═══ SOURCE INFORMATION

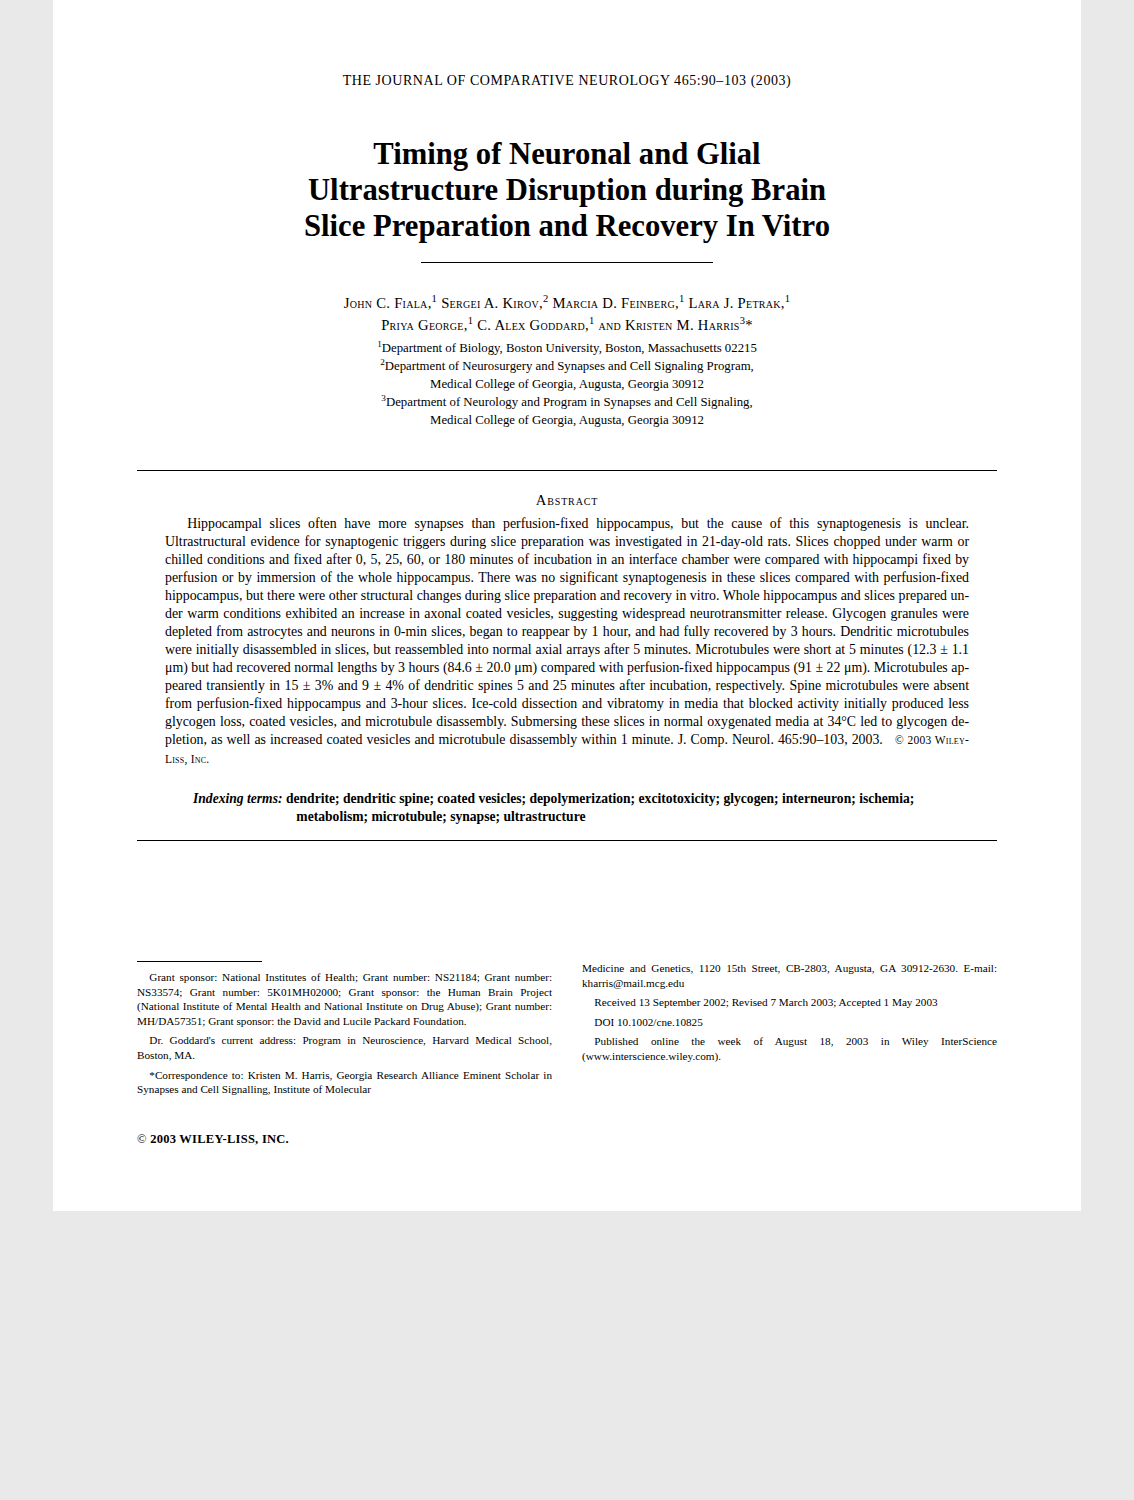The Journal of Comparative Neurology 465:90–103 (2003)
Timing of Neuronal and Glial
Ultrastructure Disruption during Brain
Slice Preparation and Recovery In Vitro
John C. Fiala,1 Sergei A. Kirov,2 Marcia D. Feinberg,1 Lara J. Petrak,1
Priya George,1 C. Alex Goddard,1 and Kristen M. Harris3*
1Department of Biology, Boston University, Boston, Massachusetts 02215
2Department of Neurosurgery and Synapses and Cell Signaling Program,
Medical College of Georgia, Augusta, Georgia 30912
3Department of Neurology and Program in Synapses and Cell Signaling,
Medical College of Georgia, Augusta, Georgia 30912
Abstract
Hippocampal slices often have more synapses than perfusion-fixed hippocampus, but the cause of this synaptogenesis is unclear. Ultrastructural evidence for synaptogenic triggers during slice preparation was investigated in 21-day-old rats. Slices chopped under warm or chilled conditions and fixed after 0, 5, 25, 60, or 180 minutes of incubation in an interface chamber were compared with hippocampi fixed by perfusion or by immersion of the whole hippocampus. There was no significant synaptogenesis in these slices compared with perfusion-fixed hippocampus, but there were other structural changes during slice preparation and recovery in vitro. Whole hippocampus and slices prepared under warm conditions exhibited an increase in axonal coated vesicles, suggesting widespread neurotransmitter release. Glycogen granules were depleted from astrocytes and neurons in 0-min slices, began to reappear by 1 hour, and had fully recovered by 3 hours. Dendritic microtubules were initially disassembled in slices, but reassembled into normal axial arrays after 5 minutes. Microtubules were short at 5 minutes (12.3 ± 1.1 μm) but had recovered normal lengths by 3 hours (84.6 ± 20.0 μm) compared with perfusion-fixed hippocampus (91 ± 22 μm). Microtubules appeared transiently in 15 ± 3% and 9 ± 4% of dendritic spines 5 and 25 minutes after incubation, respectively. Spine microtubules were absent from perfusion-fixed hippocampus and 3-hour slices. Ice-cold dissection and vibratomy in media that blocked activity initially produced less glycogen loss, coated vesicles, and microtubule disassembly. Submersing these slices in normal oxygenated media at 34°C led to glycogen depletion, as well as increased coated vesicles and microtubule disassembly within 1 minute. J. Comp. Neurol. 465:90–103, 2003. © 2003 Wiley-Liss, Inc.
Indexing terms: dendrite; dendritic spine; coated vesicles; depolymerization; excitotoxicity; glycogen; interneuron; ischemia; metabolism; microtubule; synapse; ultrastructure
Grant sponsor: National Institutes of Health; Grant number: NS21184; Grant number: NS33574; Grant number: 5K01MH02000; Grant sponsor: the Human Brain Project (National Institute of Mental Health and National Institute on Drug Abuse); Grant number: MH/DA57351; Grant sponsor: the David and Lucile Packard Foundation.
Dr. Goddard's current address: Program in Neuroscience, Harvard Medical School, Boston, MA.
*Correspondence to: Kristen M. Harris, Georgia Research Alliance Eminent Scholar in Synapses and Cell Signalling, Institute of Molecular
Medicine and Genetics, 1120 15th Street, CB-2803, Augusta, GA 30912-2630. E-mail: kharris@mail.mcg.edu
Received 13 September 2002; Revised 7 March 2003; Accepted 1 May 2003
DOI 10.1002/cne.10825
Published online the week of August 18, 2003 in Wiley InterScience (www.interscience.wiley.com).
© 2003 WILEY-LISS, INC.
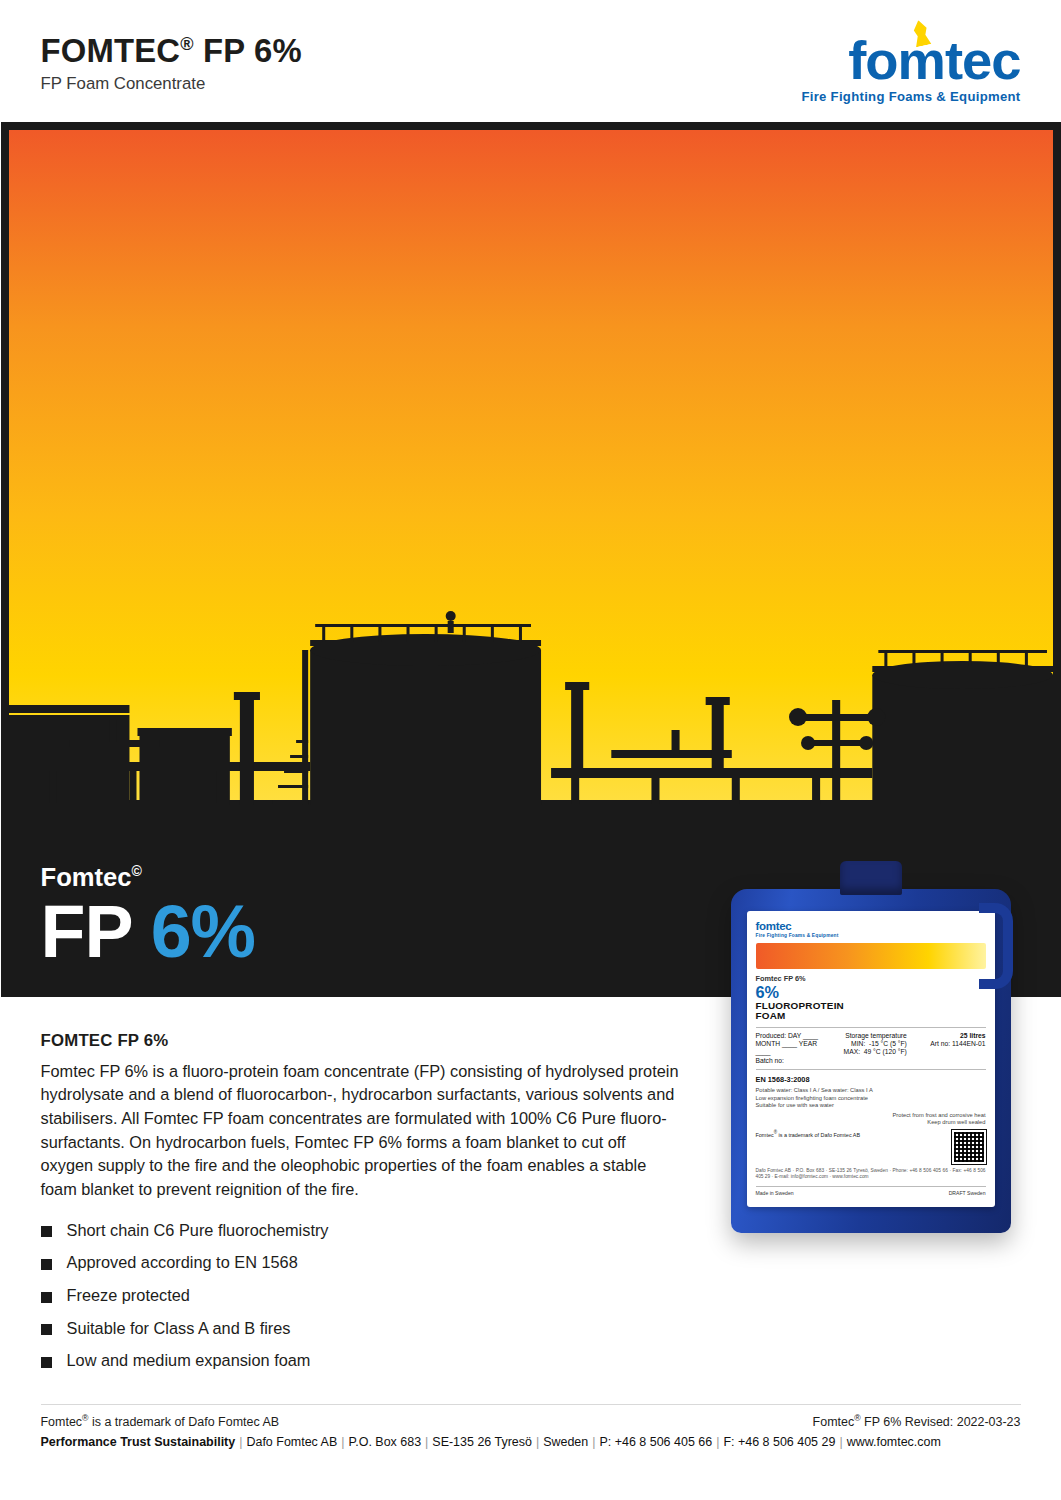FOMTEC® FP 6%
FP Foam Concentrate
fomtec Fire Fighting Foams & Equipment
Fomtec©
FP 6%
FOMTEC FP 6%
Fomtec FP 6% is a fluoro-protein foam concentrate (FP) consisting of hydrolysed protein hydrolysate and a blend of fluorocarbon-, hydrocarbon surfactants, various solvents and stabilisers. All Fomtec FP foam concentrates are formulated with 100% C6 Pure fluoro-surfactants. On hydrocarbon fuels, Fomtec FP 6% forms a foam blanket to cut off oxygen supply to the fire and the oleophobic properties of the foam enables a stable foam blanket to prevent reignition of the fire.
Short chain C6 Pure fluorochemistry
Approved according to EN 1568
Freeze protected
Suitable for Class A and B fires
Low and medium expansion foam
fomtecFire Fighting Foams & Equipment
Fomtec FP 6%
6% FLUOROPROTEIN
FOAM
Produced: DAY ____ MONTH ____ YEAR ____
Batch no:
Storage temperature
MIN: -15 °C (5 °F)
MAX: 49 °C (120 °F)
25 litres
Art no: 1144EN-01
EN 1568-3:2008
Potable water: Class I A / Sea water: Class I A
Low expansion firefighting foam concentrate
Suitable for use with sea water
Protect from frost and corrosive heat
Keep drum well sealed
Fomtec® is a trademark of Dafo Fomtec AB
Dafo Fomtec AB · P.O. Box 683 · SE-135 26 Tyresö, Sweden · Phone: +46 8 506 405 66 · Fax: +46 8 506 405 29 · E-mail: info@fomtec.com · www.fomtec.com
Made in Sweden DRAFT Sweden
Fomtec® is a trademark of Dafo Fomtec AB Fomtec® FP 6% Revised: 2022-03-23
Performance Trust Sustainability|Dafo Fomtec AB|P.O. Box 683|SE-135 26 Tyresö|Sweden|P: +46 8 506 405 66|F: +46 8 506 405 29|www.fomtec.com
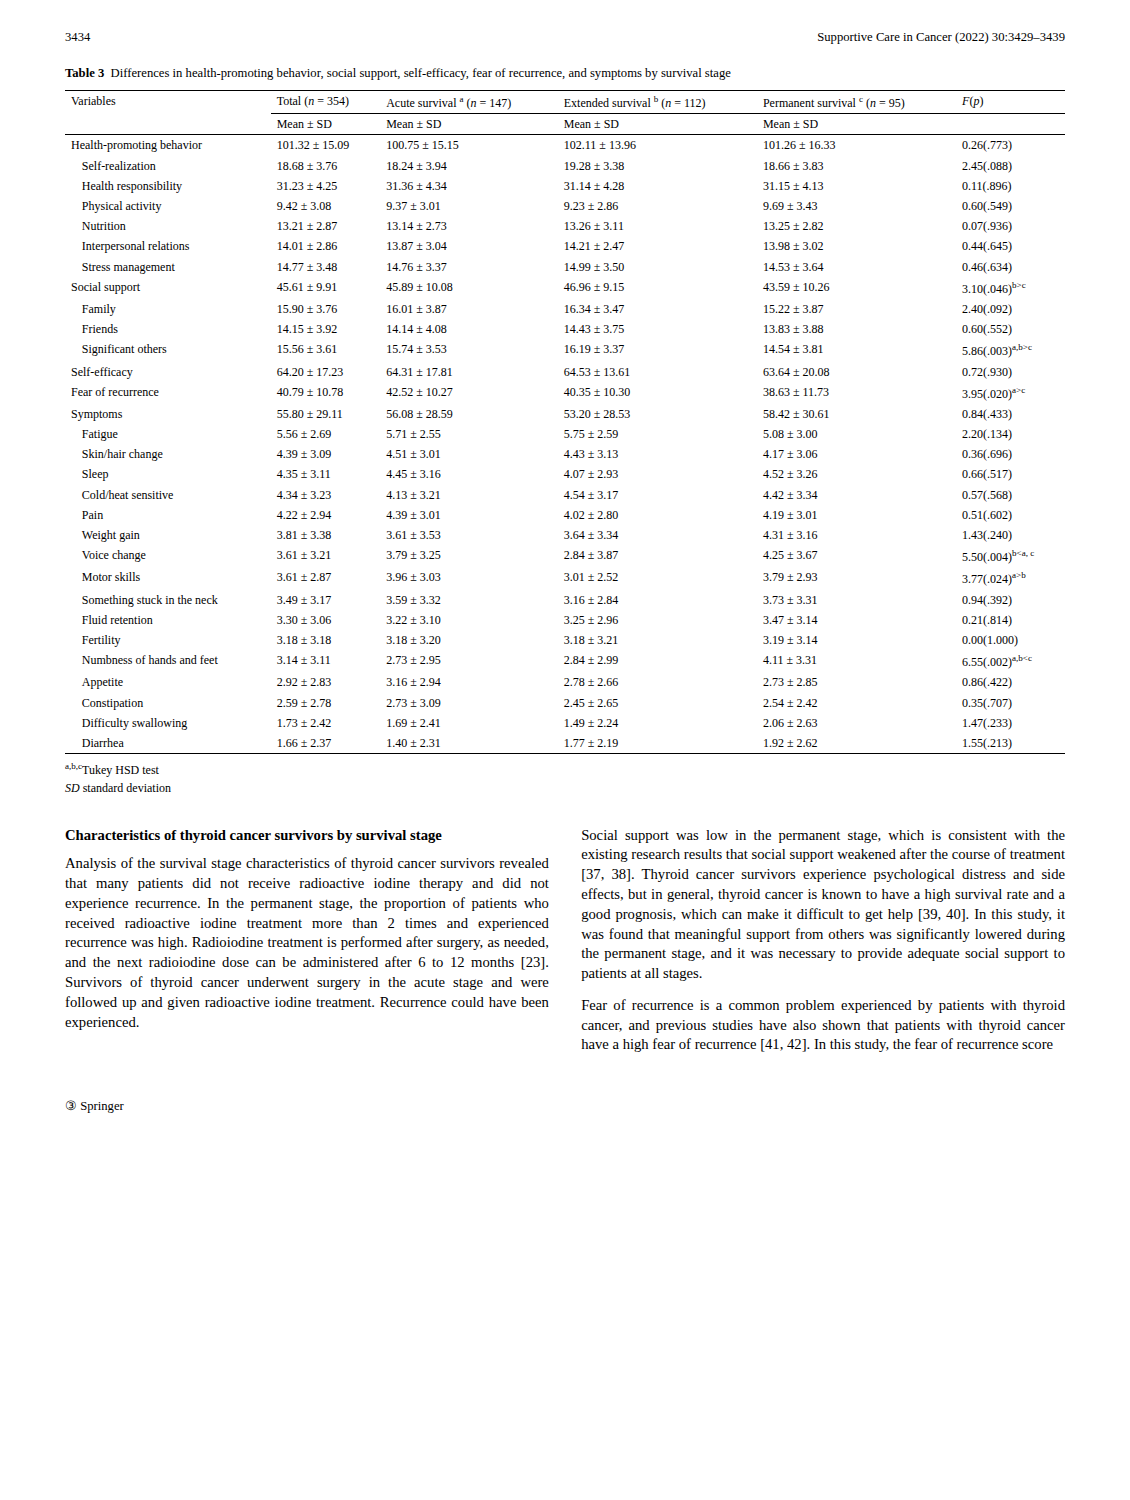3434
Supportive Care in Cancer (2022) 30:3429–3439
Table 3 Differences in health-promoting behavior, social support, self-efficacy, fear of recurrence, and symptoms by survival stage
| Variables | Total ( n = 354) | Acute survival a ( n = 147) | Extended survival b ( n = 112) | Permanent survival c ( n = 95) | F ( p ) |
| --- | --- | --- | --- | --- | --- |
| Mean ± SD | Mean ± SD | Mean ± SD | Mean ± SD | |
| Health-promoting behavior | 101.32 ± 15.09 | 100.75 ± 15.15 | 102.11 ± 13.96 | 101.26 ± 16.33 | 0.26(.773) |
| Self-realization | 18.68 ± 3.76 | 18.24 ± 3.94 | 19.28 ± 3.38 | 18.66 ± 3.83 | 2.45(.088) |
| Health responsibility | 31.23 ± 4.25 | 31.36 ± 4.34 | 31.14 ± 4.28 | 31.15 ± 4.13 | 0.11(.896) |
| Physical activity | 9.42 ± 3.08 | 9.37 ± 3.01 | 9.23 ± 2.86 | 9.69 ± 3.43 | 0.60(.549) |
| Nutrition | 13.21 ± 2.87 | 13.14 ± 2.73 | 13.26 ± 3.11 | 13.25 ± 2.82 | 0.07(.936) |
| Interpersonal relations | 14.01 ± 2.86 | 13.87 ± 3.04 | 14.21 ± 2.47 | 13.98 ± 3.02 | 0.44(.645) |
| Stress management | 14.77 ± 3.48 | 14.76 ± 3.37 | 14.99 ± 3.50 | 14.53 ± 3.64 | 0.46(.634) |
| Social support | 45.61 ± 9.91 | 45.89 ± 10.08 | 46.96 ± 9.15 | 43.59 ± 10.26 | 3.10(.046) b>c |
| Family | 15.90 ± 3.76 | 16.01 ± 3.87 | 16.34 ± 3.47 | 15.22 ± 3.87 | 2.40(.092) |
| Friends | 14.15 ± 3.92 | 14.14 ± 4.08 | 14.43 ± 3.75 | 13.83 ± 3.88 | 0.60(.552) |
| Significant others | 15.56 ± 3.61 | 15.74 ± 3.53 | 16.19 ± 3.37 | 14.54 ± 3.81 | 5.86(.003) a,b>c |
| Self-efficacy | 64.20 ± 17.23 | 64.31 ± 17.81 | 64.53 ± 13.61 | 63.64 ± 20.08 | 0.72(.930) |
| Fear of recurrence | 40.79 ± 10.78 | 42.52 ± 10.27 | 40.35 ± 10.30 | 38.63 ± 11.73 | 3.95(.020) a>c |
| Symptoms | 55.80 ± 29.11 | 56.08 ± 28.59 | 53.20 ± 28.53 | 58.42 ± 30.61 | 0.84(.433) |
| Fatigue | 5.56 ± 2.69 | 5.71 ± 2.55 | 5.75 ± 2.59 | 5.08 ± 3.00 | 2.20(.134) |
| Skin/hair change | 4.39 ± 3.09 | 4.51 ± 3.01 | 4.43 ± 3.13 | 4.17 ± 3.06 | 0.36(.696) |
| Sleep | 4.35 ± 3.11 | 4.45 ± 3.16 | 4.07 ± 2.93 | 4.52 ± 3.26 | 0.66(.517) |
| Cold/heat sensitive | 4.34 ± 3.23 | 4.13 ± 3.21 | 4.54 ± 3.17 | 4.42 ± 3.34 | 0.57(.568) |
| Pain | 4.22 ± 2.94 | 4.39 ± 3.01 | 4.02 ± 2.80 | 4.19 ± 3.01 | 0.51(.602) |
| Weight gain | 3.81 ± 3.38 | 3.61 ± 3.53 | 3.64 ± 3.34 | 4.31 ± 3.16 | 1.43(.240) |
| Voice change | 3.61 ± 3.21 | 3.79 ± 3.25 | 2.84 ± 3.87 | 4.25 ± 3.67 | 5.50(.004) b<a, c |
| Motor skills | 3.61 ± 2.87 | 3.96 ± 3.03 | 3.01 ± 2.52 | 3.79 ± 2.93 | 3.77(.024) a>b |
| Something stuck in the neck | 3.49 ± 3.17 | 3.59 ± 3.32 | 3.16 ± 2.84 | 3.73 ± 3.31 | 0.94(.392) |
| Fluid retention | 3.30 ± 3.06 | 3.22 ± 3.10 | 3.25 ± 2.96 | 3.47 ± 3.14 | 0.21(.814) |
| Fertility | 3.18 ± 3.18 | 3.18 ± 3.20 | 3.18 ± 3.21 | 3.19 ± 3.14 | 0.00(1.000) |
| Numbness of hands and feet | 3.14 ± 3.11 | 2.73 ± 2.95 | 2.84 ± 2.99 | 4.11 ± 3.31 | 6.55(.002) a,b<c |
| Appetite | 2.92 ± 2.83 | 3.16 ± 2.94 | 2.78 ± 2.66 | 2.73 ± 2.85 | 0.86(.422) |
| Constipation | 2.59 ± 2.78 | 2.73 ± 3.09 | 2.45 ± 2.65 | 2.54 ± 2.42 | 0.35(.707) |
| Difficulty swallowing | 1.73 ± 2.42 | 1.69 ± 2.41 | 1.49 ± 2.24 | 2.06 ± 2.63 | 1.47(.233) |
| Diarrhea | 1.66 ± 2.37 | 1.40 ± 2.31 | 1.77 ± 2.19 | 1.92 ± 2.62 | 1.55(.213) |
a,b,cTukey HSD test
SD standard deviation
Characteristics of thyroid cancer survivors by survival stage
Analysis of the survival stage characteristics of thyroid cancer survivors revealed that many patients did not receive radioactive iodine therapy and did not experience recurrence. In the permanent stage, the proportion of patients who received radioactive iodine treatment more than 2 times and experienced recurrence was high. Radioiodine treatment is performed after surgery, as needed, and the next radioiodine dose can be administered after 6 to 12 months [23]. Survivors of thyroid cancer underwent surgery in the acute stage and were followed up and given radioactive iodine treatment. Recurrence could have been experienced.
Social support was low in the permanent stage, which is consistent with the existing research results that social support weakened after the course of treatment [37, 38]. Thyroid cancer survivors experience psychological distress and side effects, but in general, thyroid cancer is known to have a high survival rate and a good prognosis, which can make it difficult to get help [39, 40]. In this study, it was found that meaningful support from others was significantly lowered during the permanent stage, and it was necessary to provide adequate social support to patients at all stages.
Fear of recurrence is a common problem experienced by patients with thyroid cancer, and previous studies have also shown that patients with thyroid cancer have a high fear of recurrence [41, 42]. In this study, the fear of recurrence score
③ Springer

══════

INSTRUCTIONS FOR THE TASK:
The answer must be a single number: the count of lines above that contain "Brain".

WRITTEN SOLUTION:
2